▸ **Assigned task**: Print the lines of the items below exactly, from the first line through the line containing "estratégia voltada à", including both. Give nothing else.

▸ **Source material**:
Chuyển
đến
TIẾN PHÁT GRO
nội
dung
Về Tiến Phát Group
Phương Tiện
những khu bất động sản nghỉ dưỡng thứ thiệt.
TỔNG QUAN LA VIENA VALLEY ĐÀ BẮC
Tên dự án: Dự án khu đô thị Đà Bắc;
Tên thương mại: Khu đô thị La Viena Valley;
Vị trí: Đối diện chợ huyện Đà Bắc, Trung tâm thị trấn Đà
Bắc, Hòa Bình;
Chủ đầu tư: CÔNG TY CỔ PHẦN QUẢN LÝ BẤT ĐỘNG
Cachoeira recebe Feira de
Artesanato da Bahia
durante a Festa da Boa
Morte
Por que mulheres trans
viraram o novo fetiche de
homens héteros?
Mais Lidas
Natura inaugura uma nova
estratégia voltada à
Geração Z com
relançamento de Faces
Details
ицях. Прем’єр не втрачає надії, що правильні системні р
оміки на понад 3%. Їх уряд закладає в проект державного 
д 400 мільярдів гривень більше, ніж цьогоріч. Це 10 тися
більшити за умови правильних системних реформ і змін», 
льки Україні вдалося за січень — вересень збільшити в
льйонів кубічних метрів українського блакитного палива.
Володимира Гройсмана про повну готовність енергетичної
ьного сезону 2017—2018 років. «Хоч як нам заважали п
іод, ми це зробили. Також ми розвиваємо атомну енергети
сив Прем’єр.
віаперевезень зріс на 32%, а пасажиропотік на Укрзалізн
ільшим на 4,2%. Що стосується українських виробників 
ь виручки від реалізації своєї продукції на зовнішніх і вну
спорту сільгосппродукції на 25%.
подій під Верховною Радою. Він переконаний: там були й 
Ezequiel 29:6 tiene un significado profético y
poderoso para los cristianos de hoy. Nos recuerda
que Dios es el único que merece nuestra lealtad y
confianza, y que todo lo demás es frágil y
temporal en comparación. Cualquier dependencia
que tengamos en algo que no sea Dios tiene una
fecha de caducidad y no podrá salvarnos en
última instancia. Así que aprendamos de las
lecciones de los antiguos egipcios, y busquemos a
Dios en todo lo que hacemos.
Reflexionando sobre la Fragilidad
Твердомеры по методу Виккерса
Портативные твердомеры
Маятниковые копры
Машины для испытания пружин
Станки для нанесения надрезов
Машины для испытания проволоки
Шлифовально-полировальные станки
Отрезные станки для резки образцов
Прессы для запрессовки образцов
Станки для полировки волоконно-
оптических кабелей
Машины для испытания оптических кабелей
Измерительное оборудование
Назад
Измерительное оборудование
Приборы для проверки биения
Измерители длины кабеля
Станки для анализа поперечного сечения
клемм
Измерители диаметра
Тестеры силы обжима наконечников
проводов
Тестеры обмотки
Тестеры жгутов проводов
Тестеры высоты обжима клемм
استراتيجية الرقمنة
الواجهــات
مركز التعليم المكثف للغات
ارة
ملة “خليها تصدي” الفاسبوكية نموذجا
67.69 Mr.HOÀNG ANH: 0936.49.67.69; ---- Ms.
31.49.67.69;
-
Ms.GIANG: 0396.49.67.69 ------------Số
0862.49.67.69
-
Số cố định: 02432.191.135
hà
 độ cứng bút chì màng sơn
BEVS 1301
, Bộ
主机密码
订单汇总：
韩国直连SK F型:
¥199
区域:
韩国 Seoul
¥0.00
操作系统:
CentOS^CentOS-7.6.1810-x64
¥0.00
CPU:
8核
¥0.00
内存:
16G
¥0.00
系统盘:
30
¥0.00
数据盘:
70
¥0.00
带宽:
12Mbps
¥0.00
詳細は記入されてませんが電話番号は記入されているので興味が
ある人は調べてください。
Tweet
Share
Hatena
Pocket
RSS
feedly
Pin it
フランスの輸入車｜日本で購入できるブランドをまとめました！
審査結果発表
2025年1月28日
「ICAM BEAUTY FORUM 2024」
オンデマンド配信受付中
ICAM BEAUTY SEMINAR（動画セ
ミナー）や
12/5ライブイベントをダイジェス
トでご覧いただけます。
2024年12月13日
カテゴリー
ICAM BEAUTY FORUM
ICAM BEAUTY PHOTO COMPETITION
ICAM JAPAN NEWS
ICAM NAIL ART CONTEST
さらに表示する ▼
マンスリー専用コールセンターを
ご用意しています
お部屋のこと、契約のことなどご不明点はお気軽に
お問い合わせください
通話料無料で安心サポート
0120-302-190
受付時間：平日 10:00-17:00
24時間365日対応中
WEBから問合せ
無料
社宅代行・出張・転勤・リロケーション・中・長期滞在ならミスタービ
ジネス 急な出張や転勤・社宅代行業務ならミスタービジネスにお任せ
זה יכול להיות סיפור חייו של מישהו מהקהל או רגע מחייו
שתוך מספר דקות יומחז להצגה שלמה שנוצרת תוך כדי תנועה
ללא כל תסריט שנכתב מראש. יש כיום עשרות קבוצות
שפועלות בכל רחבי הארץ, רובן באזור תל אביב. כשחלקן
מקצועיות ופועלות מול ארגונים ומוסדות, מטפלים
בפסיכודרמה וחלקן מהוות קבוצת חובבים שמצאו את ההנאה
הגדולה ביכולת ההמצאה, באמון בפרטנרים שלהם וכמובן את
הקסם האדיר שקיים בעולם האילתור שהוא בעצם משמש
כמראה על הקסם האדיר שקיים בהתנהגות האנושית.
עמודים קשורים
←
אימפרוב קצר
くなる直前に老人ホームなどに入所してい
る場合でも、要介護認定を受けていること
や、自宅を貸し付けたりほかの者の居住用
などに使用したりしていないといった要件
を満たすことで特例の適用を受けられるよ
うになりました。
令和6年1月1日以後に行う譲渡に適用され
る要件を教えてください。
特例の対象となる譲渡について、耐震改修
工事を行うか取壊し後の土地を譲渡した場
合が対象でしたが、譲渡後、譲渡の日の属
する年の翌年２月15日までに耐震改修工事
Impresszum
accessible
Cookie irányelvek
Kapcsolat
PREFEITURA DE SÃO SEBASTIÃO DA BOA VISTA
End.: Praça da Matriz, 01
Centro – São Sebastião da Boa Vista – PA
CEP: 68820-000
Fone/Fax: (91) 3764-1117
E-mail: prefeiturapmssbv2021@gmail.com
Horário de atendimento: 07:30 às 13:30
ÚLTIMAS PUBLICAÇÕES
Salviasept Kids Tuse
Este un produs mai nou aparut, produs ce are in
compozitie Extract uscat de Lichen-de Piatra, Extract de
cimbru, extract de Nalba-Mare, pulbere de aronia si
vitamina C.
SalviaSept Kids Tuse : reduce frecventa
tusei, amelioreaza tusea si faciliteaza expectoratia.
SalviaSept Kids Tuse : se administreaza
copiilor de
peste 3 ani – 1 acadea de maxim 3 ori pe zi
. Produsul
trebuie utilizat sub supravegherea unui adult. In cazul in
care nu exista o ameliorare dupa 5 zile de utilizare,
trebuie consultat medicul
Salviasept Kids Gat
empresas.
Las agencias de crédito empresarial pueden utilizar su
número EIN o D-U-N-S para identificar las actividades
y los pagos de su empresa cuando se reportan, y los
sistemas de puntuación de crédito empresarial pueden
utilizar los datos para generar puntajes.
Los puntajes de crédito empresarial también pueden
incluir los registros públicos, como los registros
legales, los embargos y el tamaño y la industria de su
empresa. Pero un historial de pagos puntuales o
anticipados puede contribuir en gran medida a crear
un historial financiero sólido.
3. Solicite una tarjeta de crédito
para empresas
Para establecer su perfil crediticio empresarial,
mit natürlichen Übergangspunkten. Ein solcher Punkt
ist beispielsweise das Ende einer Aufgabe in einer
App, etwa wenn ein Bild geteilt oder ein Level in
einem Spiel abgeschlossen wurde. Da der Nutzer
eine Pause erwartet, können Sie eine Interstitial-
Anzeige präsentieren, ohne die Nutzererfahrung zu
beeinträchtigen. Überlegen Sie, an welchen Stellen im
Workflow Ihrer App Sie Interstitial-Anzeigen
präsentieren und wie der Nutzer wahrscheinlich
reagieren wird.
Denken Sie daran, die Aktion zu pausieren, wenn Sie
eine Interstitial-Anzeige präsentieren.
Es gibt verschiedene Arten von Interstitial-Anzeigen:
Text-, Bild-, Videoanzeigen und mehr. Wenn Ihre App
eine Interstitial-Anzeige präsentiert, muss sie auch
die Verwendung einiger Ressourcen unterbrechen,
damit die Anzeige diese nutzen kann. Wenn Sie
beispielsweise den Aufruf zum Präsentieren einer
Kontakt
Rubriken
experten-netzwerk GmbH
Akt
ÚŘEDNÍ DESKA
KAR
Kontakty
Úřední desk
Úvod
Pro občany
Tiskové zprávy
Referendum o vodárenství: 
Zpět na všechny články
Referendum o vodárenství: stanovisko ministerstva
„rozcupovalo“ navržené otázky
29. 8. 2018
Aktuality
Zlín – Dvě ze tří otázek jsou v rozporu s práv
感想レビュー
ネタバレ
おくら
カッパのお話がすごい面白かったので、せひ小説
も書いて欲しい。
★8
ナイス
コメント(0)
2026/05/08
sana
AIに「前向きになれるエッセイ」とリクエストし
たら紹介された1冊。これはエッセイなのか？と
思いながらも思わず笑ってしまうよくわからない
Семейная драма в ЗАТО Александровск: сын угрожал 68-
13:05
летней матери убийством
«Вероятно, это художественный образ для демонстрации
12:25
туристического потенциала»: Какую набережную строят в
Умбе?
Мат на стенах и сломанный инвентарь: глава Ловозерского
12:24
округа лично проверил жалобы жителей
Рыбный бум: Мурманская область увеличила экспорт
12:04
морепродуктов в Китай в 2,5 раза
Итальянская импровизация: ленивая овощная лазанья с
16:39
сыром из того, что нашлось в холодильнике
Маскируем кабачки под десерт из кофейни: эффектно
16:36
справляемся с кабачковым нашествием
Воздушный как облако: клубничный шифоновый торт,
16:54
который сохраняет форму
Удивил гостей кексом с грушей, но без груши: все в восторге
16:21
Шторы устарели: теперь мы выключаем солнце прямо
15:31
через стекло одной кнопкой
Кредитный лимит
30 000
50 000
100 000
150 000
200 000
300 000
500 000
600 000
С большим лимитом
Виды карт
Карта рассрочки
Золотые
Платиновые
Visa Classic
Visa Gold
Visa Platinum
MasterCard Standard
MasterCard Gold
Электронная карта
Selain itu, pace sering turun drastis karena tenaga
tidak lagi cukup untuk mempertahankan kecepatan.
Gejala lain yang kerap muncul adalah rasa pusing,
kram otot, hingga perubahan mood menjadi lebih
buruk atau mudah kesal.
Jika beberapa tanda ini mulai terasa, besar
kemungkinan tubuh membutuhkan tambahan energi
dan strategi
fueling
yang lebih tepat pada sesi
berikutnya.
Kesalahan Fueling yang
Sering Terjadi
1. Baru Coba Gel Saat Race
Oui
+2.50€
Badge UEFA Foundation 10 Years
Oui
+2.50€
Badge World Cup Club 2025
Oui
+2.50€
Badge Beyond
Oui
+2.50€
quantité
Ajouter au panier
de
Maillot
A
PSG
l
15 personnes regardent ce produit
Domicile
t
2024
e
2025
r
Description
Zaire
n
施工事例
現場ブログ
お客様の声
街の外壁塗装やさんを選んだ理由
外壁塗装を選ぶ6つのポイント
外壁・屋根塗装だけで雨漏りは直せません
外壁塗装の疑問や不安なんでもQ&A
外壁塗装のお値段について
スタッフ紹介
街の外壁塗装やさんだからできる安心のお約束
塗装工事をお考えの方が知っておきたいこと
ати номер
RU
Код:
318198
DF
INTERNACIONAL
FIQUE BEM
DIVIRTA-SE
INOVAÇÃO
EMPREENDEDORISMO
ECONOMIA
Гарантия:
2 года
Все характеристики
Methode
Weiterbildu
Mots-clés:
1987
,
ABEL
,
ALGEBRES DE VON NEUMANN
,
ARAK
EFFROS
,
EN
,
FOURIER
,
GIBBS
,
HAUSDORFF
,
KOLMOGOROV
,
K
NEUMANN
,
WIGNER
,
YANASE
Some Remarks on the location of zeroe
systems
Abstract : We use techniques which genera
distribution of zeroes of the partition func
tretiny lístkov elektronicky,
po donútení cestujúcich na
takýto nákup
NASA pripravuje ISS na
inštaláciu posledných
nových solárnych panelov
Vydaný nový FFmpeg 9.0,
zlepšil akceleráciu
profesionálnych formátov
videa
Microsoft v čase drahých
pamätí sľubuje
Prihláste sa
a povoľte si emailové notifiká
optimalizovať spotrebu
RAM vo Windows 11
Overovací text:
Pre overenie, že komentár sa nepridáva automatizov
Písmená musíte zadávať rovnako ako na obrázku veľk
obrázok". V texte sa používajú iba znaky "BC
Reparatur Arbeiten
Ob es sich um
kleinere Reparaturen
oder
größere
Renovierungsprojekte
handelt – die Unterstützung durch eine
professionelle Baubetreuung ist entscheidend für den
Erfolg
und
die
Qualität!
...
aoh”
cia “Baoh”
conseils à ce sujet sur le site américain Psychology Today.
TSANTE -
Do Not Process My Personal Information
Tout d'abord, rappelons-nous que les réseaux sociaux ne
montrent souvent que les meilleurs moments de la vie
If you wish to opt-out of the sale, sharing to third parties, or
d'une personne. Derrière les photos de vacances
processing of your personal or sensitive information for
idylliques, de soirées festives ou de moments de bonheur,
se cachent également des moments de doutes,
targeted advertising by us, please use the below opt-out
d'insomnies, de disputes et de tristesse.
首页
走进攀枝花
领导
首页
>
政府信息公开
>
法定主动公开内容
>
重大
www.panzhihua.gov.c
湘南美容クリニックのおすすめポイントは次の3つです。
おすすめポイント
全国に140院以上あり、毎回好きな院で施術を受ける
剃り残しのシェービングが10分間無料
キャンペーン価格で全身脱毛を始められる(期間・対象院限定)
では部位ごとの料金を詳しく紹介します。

▸ **Exercise answer**:
Chuyển
đến
TIẾN PHÁT GRO
nội
dung
Về Tiến Phát Group
Phương Tiện
những khu bất động sản nghỉ dưỡng thứ thiệt.
TỔNG QUAN LA VIENA VALLEY ĐÀ BẮC
Tên dự án: Dự án khu đô thị Đà Bắc;
Tên thương mại: Khu đô thị La Viena Valley;
Vị trí: Đối diện chợ huyện Đà Bắc, Trung tâm thị trấn Đà
Bắc, Hòa Bình;
Chủ đầu tư: CÔNG TY CỔ PHẦN QUẢN LÝ BẤT ĐỘNG
Cachoeira recebe Feira de
Artesanato da Bahia
durante a Festa da Boa
Morte
Por que mulheres trans
viraram o novo fetiche de
homens héteros?
Mais Lidas
Natura inaugura uma nova
estratégia voltada à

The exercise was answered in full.